(Problem): Copy the items below word for word, everything from the line containing "name author: J.V.Lamouroux" down to the line containing "collection date as typed: 17-Dec-22", both of those lines included.

[Data items]
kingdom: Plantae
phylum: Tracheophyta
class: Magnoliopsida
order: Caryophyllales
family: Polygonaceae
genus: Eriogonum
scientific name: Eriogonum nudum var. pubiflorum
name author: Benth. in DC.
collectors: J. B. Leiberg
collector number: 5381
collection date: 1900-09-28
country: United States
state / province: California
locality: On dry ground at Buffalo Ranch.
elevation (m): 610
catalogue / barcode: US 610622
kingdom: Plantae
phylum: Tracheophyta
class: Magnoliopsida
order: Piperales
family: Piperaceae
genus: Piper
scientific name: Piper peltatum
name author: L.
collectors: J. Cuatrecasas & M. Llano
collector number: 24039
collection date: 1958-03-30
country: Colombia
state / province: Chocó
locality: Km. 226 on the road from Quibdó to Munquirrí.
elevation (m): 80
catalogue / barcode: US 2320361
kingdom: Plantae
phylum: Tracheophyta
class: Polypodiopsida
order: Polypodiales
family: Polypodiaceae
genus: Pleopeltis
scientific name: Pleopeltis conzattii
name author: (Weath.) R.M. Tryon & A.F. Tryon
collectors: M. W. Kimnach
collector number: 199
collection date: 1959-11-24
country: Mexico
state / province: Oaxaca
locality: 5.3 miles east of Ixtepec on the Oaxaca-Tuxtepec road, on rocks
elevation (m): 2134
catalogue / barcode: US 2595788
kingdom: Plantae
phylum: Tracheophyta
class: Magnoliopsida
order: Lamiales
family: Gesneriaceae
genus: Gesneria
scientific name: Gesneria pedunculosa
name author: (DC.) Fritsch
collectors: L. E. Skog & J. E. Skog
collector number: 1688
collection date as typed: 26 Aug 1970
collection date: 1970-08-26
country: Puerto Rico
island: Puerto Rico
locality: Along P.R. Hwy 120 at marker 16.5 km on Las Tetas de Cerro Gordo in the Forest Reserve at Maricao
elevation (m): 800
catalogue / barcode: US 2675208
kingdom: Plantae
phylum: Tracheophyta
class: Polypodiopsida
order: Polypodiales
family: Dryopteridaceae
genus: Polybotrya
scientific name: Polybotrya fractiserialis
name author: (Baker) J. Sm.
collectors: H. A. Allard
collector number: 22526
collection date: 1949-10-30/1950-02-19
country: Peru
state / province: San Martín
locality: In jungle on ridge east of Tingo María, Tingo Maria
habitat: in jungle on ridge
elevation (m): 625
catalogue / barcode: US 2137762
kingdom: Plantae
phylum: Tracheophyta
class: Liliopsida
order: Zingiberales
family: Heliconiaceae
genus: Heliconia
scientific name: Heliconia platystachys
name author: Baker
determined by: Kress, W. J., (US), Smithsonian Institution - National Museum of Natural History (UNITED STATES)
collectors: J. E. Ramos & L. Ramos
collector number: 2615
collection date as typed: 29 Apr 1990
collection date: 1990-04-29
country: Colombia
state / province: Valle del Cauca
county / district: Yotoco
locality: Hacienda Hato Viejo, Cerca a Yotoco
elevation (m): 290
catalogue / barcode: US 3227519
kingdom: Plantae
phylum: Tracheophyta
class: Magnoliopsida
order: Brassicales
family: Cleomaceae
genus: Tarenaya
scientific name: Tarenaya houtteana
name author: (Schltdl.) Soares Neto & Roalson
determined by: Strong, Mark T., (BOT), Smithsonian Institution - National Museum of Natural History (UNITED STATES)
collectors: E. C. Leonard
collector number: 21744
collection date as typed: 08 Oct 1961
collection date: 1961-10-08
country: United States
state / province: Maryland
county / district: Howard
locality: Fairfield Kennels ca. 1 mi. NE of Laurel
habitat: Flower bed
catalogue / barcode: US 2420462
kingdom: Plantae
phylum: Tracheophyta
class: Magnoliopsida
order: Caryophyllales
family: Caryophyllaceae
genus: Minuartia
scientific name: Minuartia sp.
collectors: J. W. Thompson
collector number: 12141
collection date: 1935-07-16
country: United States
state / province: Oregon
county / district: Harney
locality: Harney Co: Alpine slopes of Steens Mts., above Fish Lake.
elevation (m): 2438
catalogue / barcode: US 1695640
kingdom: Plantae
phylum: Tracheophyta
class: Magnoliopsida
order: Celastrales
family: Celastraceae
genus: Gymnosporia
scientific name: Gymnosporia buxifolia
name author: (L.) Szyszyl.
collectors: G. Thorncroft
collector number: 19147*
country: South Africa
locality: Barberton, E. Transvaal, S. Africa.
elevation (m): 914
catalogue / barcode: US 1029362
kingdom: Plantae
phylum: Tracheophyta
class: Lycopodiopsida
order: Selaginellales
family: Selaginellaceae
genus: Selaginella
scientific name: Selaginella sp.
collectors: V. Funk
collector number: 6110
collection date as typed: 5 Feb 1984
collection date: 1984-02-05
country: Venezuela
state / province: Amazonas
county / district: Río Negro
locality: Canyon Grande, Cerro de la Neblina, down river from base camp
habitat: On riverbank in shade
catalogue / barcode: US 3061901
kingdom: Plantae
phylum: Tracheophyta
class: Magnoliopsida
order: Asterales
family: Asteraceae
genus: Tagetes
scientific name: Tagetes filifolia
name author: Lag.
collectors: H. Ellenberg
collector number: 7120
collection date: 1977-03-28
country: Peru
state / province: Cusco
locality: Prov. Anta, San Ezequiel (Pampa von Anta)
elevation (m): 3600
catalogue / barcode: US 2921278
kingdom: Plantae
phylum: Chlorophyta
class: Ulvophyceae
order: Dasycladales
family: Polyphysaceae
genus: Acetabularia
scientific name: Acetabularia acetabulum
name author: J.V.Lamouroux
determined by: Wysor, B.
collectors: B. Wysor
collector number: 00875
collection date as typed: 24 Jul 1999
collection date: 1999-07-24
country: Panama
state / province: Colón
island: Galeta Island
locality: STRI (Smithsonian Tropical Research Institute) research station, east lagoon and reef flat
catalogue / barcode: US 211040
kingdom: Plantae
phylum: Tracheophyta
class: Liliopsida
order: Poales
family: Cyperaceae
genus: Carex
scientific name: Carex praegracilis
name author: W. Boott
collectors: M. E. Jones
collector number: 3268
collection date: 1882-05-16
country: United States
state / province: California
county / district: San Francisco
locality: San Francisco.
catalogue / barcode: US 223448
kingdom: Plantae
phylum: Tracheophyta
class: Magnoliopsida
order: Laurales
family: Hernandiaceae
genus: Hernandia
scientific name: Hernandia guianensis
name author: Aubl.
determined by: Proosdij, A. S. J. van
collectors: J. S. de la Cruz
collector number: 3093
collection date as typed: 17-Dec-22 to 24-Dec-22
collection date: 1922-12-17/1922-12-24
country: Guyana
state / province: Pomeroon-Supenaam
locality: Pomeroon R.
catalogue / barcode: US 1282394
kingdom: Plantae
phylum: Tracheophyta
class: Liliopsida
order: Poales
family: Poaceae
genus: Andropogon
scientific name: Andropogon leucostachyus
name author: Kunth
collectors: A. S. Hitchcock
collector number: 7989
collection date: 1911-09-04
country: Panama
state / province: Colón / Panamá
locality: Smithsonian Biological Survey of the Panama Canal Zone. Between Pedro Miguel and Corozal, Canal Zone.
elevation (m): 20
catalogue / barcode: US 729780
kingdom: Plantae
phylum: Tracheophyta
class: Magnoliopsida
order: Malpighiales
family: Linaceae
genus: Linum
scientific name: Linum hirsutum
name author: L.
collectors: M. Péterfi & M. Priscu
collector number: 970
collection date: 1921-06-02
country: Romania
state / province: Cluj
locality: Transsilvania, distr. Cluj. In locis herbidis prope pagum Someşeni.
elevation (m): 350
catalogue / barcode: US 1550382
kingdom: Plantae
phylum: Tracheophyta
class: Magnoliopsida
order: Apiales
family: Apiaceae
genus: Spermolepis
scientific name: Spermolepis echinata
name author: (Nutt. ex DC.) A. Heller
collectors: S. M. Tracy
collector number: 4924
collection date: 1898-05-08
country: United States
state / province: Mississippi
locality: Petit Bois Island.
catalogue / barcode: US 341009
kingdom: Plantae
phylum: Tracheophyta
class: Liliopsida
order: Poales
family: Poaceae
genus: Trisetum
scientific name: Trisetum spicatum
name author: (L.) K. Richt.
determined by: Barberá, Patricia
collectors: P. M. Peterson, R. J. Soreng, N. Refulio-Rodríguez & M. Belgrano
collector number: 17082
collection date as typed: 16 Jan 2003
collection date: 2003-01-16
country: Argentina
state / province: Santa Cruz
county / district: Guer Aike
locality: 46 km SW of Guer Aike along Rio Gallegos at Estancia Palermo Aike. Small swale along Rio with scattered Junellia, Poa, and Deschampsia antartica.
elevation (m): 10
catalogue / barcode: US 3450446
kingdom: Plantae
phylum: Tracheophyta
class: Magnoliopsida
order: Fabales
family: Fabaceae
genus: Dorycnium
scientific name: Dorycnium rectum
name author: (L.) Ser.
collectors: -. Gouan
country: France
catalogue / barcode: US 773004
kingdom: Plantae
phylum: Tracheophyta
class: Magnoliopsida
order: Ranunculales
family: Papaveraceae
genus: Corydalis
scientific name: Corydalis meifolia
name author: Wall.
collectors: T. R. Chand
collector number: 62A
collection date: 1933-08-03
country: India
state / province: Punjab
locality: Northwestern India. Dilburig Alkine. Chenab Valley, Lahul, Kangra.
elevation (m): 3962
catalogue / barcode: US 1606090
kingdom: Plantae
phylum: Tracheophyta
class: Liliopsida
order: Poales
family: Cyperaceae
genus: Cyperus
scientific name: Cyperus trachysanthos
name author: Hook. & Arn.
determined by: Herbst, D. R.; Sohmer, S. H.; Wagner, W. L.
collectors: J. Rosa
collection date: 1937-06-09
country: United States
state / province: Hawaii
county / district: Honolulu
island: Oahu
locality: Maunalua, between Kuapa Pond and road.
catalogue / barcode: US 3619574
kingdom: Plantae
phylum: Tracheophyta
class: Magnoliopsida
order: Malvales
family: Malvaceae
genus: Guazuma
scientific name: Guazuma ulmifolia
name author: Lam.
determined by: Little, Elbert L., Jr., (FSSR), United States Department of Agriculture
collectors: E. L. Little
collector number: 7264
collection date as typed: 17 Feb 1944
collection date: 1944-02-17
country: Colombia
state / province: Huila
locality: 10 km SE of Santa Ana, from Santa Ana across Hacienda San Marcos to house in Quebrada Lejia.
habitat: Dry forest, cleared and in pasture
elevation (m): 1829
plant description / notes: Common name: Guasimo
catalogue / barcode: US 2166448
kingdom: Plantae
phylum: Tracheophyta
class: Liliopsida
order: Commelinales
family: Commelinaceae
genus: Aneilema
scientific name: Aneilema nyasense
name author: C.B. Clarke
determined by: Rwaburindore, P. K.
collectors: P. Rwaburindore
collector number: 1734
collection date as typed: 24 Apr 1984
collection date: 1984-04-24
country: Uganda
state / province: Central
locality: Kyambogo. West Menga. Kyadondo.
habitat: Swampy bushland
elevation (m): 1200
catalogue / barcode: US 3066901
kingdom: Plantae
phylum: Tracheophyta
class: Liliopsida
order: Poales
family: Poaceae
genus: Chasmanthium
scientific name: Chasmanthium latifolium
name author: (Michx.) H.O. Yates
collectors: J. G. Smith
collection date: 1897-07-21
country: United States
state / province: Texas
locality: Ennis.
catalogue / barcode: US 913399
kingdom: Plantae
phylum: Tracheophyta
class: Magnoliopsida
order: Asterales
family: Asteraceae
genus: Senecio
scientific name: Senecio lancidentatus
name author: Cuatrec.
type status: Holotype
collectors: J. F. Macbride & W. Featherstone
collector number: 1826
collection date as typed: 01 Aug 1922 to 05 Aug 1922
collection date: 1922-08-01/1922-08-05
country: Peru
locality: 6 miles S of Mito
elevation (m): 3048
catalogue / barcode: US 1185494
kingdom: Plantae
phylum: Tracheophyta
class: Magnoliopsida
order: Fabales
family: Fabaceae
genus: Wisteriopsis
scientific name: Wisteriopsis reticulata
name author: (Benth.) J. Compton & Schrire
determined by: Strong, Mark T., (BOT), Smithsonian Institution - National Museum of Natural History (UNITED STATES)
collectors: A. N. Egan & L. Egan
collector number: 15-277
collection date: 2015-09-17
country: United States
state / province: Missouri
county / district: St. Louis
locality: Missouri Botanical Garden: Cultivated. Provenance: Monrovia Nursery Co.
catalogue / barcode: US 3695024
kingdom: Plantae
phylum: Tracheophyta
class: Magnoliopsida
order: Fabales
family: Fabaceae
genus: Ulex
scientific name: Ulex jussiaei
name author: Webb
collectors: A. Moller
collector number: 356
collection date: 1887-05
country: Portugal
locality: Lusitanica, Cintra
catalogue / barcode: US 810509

(Task result):
name author: J.V.Lamouroux
determined by: Wysor, B.
collectors: B. Wysor
collector number: 00875
collection date as typed: 24 Jul 1999
collection date: 1999-07-24
country: Panama
state / province: Colón
island: Galeta Island
locality: STRI (Smithsonian Tropical Research Institute) research station, east lagoon and reef flat
catalogue / barcode: US 211040
kingdom: Plantae
phylum: Tracheophyta
class: Liliopsida
order: Poales
family: Cyperaceae
genus: Carex
scientific name: Carex praegracilis
name author: W. Boott
collectors: M. E. Jones
collector number: 3268
collection date: 1882-05-16
country: United States
state / province: California
county / district: San Francisco
locality: San Francisco.
catalogue / barcode: US 223448
kingdom: Plantae
phylum: Tracheophyta
class: Magnoliopsida
order: Laurales
family: Hernandiaceae
genus: Hernandia
scientific name: Hernandia guianensis
name author: Aubl.
determined by: Proosdij, A. S. J. van
collectors: J. S. de la Cruz
collector number: 3093
collection date as typed: 17-Dec-22 to 24-Dec-22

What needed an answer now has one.